===== 주어진 글 =====

[2021 CVPR] A2-FPN: Attention Aggregation based Feature Pyramid Network for Instance Segmentation

Hyungseop Lee·2025년 4월 28일

[Paper Review] Feature Fusion(Alignment) Networks

목록 보기

11/16

Paper Info.

https://openaccess.thecvf.com/content/CVPR2021/papers/Hu_A2-FPN_Attention_Aggregation_Based_Feature_Pyramid_Network_for_Instance_Segmentation_CVPR_2021_paper.pdf

Abstract

(문제점)

다양한 scales의 object instances를 인식하는 데 있어서 pyramidal feature representations은 매우 중요함.
FPN은 high-level semantics를 바탕으로 pyramid를 구축하는 classic architecture이다.
그러나 feature extraction and fusion에서의 intrinsic defects (내재적 결함)가 FPN이 더 많은 discriminative (구별 가능한) features의 aggregating하는 데에 방해가 된다.

(제안)

본 연구에서는 Attention Aggregation based FPN ( $A^2$ - $FPN$ )을 제안하여 attention-guided feature aggregation을 통해
multi-scale feature learning을 개선하고자 한다.
- Feature extraction에서는,
  multi-level global context features를 collecting-distributing (수집-분배)함으로써 discriminative features를 추출하고,
  급격히 줄어든 channels로 인한 semantic information loss를 완화한다.
- Feature fusion에서는,
  adjacent features에서 complementary (보완적인) information를 aggregating하여 location-wise reassembly kernels을 생성하고,
  content-aware sampling을 수행하며, channel-wise reweighting을 통해 element-wise addition 전에 semantic consistency를 강화한다.

(결과)

$A^2$ -FPN은 다양한 instance segmentation framework에서 일관된 성능 향상을 보여주며,
FPN을 Mask R-CNN에 적용하여 ResNet-50과 ResNet-101을 backbone으로 사용할 때 성능이 각각 2.1%와 1.6% 향상된 mask AP를 기록했다.
또한, Cascade Mask R-CNN과 Hybrid Task Cascade와 같은 strong basleines에 통합했을 때도 $A^2$ -FPN은 각각 2.0%와 1.4%의 mask AP 향상을 달성했다.

1. Introduction

(배경)

Instance segmentation은 CV에서 the most challenging task이다.
이는 individual objects를 pixel-wise instance mask로 categorize and localize하는 것을 목표로 한다.

=====

A2-FPN 논문 리뷰 글에서 "그러나 feature extraction"부터 "semantic consistency를 강화한다."까지 빠짐없이 그대로 옮겨 적으세요. 이어지는 행들은 위 글과 관계가 없습니다.

===== 제공 데이터 =====

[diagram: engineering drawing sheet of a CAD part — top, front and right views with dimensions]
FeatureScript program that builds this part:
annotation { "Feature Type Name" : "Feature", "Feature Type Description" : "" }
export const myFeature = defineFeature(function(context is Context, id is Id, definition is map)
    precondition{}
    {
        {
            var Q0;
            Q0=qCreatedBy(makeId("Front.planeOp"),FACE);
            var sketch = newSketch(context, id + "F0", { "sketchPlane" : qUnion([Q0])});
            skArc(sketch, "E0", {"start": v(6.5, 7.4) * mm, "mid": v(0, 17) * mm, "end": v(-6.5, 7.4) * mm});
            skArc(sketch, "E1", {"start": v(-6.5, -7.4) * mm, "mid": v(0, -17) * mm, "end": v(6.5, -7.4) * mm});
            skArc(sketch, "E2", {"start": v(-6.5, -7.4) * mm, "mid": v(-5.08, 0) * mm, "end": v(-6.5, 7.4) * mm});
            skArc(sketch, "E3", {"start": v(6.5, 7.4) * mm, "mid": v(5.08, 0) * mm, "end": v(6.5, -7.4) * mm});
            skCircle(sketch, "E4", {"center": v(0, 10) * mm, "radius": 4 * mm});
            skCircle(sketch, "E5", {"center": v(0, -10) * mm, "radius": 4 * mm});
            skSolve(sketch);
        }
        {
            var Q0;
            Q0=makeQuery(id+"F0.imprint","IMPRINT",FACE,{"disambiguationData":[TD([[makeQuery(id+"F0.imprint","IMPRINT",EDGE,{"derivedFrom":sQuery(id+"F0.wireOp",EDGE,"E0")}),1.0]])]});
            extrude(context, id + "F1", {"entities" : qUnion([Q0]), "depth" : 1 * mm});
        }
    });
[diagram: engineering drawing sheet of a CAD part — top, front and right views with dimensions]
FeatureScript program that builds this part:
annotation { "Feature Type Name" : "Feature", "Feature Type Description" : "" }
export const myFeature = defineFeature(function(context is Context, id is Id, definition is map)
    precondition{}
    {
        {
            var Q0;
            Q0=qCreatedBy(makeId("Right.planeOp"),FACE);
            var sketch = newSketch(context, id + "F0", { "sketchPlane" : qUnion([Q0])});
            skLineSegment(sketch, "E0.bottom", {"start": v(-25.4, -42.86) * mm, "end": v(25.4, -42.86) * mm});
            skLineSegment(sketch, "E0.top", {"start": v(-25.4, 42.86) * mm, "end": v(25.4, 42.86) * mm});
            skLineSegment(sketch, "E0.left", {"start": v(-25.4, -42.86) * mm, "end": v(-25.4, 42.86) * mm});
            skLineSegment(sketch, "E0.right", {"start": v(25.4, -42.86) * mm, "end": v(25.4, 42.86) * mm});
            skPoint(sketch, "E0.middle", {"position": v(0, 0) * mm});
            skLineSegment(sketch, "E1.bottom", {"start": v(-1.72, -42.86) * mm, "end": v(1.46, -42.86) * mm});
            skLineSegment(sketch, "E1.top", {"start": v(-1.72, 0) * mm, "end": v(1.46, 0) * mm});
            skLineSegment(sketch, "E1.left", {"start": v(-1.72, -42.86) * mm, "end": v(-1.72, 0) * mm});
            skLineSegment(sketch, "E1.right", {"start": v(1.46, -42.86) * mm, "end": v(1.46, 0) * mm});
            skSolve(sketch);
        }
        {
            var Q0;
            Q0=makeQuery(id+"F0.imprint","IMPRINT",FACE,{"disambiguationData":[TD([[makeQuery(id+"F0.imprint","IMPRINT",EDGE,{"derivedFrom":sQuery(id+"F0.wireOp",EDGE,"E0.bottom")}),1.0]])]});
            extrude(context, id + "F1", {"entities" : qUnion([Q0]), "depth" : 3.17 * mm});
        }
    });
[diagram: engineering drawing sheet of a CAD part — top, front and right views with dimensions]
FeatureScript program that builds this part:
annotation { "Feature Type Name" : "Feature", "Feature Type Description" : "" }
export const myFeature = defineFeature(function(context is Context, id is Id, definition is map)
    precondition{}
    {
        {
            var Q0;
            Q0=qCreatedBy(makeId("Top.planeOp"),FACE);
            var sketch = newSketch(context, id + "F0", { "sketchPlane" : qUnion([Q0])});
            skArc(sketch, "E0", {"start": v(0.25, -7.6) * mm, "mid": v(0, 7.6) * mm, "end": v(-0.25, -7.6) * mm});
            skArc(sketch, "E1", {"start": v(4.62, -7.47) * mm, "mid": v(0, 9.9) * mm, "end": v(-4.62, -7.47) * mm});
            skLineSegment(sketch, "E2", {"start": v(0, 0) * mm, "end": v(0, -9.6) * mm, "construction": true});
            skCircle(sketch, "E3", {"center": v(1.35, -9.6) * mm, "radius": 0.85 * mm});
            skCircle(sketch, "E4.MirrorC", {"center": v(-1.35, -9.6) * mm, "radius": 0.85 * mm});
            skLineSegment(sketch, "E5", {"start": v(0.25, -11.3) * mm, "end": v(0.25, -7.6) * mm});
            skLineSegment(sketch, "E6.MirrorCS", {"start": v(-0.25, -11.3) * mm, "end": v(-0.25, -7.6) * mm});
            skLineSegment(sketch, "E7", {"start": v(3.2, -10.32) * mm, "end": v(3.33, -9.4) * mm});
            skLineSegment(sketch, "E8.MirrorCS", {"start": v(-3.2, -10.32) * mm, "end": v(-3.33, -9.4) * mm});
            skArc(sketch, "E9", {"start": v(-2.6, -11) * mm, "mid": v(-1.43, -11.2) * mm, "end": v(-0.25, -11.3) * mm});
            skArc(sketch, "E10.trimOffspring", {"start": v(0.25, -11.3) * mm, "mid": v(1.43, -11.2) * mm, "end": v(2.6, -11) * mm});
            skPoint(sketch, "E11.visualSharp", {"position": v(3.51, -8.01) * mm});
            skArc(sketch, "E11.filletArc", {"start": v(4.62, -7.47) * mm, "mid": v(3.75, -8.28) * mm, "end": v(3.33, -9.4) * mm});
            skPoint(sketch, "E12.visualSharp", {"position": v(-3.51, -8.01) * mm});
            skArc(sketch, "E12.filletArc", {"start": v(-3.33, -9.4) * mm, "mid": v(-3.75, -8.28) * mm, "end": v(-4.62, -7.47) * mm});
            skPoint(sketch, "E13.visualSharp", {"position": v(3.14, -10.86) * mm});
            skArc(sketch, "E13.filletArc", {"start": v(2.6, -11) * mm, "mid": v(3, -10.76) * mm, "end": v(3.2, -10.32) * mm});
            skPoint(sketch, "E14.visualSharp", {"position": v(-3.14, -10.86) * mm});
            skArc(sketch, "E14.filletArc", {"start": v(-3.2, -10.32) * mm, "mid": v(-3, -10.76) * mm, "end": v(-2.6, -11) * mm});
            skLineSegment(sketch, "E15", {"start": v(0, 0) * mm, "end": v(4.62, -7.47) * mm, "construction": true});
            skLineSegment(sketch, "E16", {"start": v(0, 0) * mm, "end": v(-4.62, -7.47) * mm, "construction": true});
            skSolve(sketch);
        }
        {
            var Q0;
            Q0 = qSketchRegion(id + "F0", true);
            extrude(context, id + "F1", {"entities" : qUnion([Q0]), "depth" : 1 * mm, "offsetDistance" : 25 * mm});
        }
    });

=====

→ **과제 답안**:
그러나 feature extraction and fusion에서의 intrinsic defects (내재적 결함)가 FPN이 더 많은 discriminative (구별 가능한) features의 aggregating하는 데에 방해가 된다.

(제안)

본 연구에서는 Attention Aggregation based FPN ( $A^2$ - $FPN$ )을 제안하여 attention-guided feature aggregation을 통해
multi-scale feature learning을 개선하고자 한다.
- Feature extraction에서는,
  multi-level global context features를 collecting-distributing (수집-분배)함으로써 discriminative features를 추출하고,
  급격히 줄어든 channels로 인한 semantic information loss를 완화한다.
- Feature fusion에서는,
  adjacent features에서 complementary (보완적인) information를 aggregating하여 location-wise reassembly kernels을 생성하고,
  content-aware sampling을 수행하며, channel-wise reweighting을 통해 element-wise addition 전에 semantic consistency를 강화한다.